*** Opening Material provided ***

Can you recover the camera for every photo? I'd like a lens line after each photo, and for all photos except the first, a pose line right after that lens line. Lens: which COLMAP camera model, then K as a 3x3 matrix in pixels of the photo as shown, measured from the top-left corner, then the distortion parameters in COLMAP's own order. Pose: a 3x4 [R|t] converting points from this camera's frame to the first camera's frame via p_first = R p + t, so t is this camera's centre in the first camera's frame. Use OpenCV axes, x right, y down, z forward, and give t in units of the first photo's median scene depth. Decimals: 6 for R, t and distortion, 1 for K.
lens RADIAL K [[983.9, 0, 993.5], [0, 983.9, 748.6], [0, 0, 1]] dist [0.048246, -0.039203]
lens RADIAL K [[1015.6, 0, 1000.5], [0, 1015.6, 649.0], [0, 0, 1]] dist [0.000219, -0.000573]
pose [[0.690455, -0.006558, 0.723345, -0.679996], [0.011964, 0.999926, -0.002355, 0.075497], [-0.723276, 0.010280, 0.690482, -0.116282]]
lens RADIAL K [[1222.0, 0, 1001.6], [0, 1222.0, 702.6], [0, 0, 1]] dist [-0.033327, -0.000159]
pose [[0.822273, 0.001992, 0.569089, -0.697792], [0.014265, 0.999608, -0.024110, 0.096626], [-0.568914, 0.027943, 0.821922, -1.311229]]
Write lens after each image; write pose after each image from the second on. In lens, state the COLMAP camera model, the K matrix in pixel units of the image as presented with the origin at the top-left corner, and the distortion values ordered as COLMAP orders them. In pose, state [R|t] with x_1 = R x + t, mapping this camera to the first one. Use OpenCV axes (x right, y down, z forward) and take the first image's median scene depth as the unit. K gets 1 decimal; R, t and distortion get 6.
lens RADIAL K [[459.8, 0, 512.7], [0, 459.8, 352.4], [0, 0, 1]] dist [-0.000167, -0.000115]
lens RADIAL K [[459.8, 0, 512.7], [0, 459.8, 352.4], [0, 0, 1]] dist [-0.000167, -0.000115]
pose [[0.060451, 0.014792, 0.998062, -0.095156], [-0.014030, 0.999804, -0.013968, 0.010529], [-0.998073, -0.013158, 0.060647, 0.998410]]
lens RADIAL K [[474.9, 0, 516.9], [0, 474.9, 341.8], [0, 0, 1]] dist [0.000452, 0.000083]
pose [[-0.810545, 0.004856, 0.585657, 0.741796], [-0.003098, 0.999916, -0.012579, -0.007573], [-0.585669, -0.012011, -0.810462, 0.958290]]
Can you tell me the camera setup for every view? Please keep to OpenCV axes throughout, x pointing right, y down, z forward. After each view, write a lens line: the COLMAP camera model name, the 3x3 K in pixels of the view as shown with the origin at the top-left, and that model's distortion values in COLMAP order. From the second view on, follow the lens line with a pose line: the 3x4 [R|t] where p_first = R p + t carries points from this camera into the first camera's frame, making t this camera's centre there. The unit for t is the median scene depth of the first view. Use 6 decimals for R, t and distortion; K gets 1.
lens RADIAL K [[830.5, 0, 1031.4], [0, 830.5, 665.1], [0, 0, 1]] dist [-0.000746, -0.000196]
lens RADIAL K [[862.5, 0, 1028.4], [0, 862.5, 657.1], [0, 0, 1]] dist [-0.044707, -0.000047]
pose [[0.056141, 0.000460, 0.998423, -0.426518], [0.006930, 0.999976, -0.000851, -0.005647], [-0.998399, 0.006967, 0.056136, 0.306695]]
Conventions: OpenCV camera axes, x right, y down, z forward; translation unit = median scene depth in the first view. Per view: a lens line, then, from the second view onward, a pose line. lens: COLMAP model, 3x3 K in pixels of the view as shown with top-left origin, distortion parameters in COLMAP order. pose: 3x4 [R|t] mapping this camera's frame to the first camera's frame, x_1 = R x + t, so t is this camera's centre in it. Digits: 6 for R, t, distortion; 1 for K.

*** Closing Material provided ***

**What to do**. Could you recast the stretch of the records above from the line containing "Write lens after" through the line containing "dist [0.000452, 0.000083]" as a JSON list of strings, one string per line, with blank lines left out?

**Your solution**.
[
  "Write lens after each image; write pose after each image from the second on. In lens, state the COLMAP camera model, the K matrix in pixel units of the image as presented with the origin at the top-left corner, and the distortion values ordered as COLMAP orders them. In pose, state [R|t] with x_1 = R x + t, mapping this camera to the first one. Use OpenCV axes (x right, y down, z forward) and take the first image's median scene depth as the unit. K gets 1 decimal; R, t and distortion get 6.",
  "lens RADIAL K [[459.8, 0, 512.7], [0, 459.8, 352.4], [0, 0, 1]] dist [-0.000167, -0.000115]",
  "lens RADIAL K [[459.8, 0, 512.7], [0, 459.8, 352.4], [0, 0, 1]] dist [-0.000167, -0.000115]",
  "pose [[0.060451, 0.014792, 0.998062, -0.095156], [-0.014030, 0.999804, -0.013968, 0.010529], [-0.998073, -0.013158, 0.060647, 0.998410]]",
  "lens RADIAL K [[474.9, 0, 516.9], [0, 474.9, 341.8], [0, 0, 1]] dist [0.000452, 0.000083]"
]